Rückblickend können die Beteuerungen, es gebe keinen Verkaufsauftrag, als erste Anläufe zum Poker um einen möglichst hohen Preis gedeutet werden. Schon im Dezember berichteten Medien, Stada prüfe mit der US-Investmentbank Goldman Sachs mehrere „strategischen Optionen“. Nur wenige Monate später empfahl das Duo die Annahme der Offerte der Finanzinvestoren Bain und Cinven.

Dass der Deal trotz Nachbesserung scheiterte, ist nicht nur Indexfonds und Spekulanten geschuldet. Mit 27 Prozent hielten Privatanleger bis zuletzt einen relativ hohen Anteil, unter ihnen viele traditionsbewusste Ärzte und Apotheker. Die an sie gerichtete Kampagne scheiterte, nur etwas mehr als die Hälfte von ihnen hätten ihre Aktien angedient, hieß es in Bankkreisen.

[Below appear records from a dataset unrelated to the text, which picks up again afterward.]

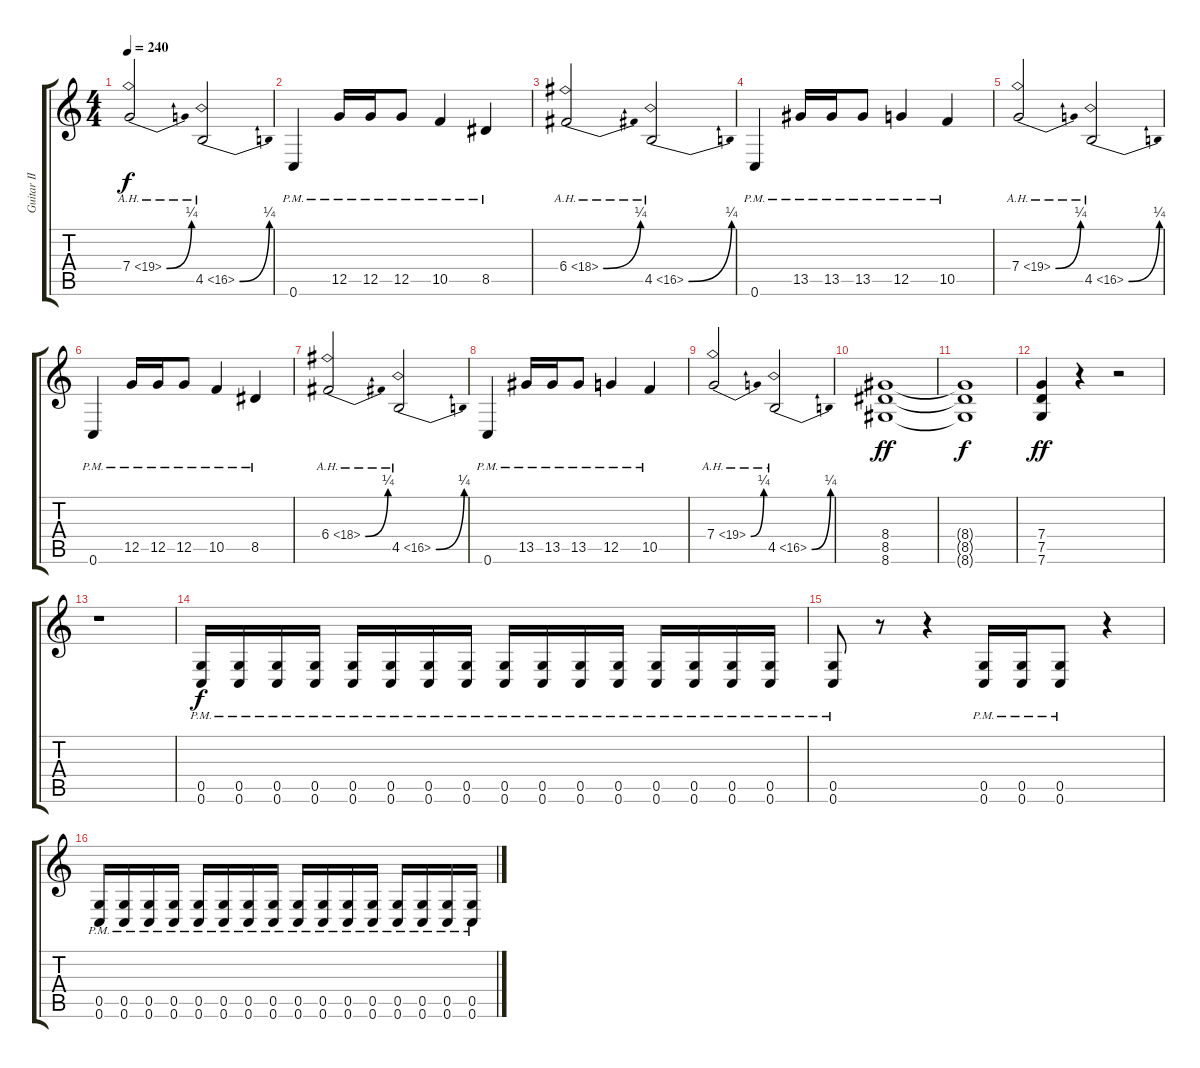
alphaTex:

\track ("Guitar II" "Guitar II") {instrument distortionguitar}
\staff {score tabs}
\tuning (D4 A3 F3 C3 G2 C2) {hide}
\ts (4 4)
\tempo 240
\clef g2
\ks c
7.4{be (bend 0 0 60 1) ah 12}.2{dy f} 4.5{be (bend 0 0 60 1) ah 12}.2 |
0.6{pm}.4 12.5{pm}.16 12.5{pm}.16 12.5{pm}.8 10.5{pm}.4 8.5{pm}.4 |
6.4{be (bend 0 0 60 1) ah 12}.2 4.5{be (bend 0 0 60 1) ah 12}.2 |
0.6{pm}.4 13.5{pm}.16 13.5{pm}.16 13.5{pm}.8 12.5{pm}.4 10.5{pm}.4 |
7.4{be (bend 0 0 60 1) ah 12}.2 4.5{be (bend 0 0 60 1) ah 12}.2 |
0.6{pm}.4 12.5{pm}.16 12.5{pm}.16 12.5{pm}.8 10.5{pm}.4 8.5{pm}.4 |
6.4{be (bend 0 0 60 1) ah 12}.2 4.5{be (bend 0 0 60 1) ah 12}.2 |
0.6{pm}.4 13.5{pm}.16 13.5{pm}.16 13.5{pm}.8 12.5{pm}.4 10.5{pm}.4 |
7.4{be (bend 0 0 60 1) ah 12}.2 4.5{be (bend 0 0 60 1) ah 12}.2 |
(8.4 8.5 8.6).1{dy ff} |
(8.4{t} 8.5{t} 8.6{t}).1{dy f} |
(7.4 7.5 7.6).4{dy ff} r.4 r.2 |
r.1 |
(0.5{pm} 0.6{pm}).16{dy f} (0.5{pm} 0.6{pm}).16 (0.5{pm} 0.6{pm}).16 (0.5{pm} 0.6{pm}).16 (0.5{pm} 0.6{pm}).16 (0.5{pm} 0.6{pm}).16 (0.5{pm} 0.6{pm}).16 (0.5{pm} 0.6{pm}).16 (0.5{pm} 0.6{pm}).16 (0.5{pm} 0.6{pm}).16 (0.5{pm} 0.6{pm}).16 (0.5{pm} 0.6{pm}).16 (0.5{pm} 0.6{pm}).16 (0.5{pm} 0.6{pm}).16 (0.5{pm} 0.6{pm}).16 (0.5{pm} 0.6{pm}).16 |
(0.5{pm} 0.6{pm}).8 r.8 r.4 (0.5{pm} 0.6{pm}).16 (0.5{pm} 0.6{pm}).16 (0.5{pm} 0.6{pm}).8 r.4 |
(0.5{pm} 0.6{pm}).16 (0.5{pm} 0.6{pm}).16 (0.5{pm} 0.6{pm}).16 (0.5{pm} 0.6{pm}).16 (0.5{pm} 0.6{pm}).16 (0.5{pm} 0.6{pm}).16 (0.5{pm} 0.6{pm}).16 (0.5{pm} 0.6{pm}).16 (0.5{pm} 0.6{pm}).16 (0.5{pm} 0.6{pm}).16 (0.5{pm} 0.6{pm}).16 (0.5{pm} 0.6{pm}).16 (0.5{pm} 0.6{pm}).16 (0.5{pm} 0.6{pm}).16 (0.5{pm} 0.6{pm}).16 (0.5{pm} 0.6{pm}).16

Und so geschah etwas, womit wohl niemand gerechnet hatte: Der Deal platzte. Dem hohen Verkaufspreis und allen (temporären) Zugeständnissen zum Trotz entschieden sich nur knapp zwei Drittel der Aktionäre für das Angebot. Das war nicht zu erwarten gewesen, immerhin galt die Stada wegen ihres hohen Streubesitzes schon seit Jahren als Übernahmekandidat. Retzlaff hatte stets den Einstieg eines Großaktionärs zu verhindern gewusst und die Eigenständigkeit der Stada als Wert hochgehalten. Dass der Geist seines Vorgängers noch immer herrscht, macht die Niederlage für Wiedenfels umso bitterer. Immerhin hatte er zuletzt ganz persönlich für die Übernahme geworben. Es wird nicht der letzte Sturm auf den einzigen unabhängigen deutschen Generikakonzern gewesen sein. Nach der ersten Runde weiß aber auch die Finanzbranche: Die Stada ist – Retzlaff lässt grüßen – eine harte Nuss.